Young people are spontaneous, and I believe it falls to the teacher to react in a approach that guides them in the direction of the course that will enable them where they need to go, which, hopefully, is graduating with academic achievements instead of a disciplinary record a mile long for the utilization of arbitrary digits.
‘Children seek inclusion in social circles’
The children utilize it like a connecting expression in the recreation area: a student calls it and the others respond to demonstrate they belong to the equivalent circle. It’s similar to a call-and-response or a football chant – an common expression they use. I don’t think it has any particular meaning to them; they just know it’s a phenomenon to say. No matter what the current trend is, they desire to feel part of it.
It’s banned in my teaching space, nevertheless – it’s a warning if they exclaim it – just like any different shouting out is. It’s particularly difficult in maths lessons. But my class at year 5 are nine to 10-year-olds, so they’re fairly accepting of the guidelines, while I understand that at teen education it could be a separate situation.
I have served as a educator for 15 years, and these phenomena continue for three or four weeks. This craze will fade away soon – it invariably occurs, particularly once their junior family members commence repeating it and it’s no longer cool. Afterward they shall be on to the next thing.
‘You just have to laugh with them’
I first detected it in August, while teaching English at a international school. It was mostly male students repeating it. I educated students from twelve to eighteen and it was common with the less experienced learners. I didn’t understand what it was at the time, but as a young adult and I understood it was merely a viral phenomenon similar to when I was a student.

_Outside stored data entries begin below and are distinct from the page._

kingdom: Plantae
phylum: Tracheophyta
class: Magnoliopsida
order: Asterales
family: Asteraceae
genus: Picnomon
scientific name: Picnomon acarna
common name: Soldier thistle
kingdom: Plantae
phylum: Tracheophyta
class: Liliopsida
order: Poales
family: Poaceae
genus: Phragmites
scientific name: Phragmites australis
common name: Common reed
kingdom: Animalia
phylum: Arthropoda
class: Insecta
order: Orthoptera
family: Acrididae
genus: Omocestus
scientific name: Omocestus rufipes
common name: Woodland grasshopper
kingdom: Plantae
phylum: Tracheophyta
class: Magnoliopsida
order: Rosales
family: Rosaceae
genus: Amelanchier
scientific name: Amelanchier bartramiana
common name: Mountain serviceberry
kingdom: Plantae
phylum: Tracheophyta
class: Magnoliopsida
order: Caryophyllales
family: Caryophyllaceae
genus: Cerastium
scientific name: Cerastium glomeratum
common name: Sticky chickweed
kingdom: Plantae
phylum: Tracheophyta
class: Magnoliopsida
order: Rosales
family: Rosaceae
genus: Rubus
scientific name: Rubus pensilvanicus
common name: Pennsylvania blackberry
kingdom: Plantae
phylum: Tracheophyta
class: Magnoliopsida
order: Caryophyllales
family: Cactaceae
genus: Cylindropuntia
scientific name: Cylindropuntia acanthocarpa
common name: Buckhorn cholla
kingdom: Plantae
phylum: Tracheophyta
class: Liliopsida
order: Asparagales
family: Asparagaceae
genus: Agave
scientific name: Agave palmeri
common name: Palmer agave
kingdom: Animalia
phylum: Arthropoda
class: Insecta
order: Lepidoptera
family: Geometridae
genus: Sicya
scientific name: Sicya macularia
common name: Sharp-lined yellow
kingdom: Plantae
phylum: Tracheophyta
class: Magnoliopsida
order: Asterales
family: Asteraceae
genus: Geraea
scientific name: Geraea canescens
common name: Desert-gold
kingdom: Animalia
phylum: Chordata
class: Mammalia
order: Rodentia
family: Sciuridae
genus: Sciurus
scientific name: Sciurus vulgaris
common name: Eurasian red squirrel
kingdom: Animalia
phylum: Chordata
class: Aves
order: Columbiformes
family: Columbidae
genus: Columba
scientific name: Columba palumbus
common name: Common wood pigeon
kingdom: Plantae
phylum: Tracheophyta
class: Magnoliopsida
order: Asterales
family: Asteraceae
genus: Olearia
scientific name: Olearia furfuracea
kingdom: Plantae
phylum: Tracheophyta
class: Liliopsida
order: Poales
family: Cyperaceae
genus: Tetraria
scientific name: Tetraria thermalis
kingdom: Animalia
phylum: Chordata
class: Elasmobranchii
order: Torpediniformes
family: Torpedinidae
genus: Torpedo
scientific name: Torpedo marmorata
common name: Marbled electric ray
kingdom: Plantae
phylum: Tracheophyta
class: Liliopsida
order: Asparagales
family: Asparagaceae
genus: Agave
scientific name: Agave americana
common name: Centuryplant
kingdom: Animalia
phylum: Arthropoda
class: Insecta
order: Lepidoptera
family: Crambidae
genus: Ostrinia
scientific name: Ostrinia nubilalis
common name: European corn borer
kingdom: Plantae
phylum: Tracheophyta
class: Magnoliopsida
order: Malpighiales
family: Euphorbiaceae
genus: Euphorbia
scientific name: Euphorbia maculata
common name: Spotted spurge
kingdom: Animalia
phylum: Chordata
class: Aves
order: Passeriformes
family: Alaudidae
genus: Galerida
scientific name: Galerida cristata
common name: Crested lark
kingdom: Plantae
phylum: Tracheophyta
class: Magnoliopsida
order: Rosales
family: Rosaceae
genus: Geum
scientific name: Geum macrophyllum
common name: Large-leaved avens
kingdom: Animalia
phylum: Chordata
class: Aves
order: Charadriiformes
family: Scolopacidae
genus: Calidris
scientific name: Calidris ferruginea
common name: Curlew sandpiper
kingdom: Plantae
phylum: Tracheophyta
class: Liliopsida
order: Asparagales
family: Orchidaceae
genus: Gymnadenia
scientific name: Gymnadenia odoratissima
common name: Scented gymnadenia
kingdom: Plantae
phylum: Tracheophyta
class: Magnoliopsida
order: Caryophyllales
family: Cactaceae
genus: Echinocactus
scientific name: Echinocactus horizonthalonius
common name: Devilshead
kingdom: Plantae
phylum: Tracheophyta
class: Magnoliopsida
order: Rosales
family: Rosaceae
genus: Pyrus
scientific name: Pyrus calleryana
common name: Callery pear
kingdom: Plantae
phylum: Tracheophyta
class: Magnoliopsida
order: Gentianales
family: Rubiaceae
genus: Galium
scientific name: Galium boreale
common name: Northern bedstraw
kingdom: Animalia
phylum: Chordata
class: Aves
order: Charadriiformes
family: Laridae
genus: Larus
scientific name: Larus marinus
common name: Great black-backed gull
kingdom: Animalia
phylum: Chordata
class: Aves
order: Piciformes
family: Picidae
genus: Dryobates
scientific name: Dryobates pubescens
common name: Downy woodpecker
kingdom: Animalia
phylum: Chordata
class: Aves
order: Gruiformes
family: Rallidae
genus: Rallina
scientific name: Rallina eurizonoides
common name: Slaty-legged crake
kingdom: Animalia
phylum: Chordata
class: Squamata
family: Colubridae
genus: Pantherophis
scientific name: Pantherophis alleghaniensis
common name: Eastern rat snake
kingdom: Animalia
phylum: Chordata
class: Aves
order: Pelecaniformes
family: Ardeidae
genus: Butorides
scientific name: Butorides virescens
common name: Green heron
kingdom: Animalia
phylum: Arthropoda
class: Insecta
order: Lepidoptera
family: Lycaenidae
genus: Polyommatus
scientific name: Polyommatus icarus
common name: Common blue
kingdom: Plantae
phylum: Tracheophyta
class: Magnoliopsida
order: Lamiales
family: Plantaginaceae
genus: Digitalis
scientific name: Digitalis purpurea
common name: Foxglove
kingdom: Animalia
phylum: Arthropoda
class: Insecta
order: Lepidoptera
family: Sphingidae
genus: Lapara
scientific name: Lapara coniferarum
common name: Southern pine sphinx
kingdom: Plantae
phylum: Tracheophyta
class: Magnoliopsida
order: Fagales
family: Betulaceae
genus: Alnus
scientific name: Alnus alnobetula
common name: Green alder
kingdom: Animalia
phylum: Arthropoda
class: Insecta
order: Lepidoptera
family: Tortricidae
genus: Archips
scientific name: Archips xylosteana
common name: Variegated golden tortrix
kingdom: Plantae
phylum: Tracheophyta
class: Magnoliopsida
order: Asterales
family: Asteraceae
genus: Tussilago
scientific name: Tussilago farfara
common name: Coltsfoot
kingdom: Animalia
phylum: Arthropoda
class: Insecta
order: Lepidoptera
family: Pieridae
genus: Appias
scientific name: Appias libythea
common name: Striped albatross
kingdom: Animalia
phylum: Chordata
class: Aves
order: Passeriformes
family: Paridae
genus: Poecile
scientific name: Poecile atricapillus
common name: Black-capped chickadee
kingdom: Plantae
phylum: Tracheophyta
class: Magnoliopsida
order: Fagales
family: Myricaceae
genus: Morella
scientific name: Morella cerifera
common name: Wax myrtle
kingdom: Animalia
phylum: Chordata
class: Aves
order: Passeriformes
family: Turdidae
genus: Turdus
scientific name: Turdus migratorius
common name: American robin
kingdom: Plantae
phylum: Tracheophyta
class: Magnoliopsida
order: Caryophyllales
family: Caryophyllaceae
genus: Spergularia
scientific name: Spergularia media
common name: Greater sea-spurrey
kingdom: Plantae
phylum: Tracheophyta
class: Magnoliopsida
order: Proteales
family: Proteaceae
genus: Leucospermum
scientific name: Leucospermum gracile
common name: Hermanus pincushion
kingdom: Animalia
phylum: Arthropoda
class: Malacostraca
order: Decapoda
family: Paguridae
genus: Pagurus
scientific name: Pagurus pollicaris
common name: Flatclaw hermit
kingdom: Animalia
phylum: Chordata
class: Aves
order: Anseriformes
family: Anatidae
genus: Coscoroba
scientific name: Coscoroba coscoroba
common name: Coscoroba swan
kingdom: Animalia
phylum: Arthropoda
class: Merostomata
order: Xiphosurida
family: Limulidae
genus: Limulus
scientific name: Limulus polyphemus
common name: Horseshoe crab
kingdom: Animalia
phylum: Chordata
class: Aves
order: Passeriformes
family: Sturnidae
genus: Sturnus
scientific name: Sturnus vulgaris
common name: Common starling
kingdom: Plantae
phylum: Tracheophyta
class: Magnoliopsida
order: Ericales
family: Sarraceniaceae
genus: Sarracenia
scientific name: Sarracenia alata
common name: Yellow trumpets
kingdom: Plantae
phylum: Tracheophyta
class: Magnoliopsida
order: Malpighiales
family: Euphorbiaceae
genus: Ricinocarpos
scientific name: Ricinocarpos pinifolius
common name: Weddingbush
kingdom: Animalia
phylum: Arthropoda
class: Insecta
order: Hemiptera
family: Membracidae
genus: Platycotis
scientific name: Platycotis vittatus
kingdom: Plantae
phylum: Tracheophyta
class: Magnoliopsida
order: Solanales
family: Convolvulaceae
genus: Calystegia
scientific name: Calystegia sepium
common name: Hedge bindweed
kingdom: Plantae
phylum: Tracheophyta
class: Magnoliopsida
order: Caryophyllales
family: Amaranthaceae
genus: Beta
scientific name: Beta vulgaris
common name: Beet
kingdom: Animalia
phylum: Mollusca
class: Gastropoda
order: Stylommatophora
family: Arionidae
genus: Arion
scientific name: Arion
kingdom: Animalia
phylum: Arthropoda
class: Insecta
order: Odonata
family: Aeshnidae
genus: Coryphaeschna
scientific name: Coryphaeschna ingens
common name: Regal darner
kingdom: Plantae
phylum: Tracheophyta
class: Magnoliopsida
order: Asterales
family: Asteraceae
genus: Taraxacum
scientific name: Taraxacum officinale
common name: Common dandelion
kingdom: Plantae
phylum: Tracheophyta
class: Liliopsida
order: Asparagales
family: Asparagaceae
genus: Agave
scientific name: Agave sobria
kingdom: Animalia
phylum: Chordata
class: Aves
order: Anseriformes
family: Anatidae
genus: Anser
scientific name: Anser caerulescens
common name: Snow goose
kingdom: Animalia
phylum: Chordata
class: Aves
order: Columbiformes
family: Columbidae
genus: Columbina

These trends are always shifting. “Skibidi toilet” was a well-known trend at the time when I was at my educational institute, but it failed to occur as often in the classroom. In contrast to ““67”, “skibidi toilet” was never written on the chalkboard in instruction, so learners were less able to adopt it.
I typically overlook it, or occasionally I will smile with the students if I unintentionally utter it, striving to understand them and recognize that it is just pop culture. In my opinion they just want to feel that sense of togetherness and friendship.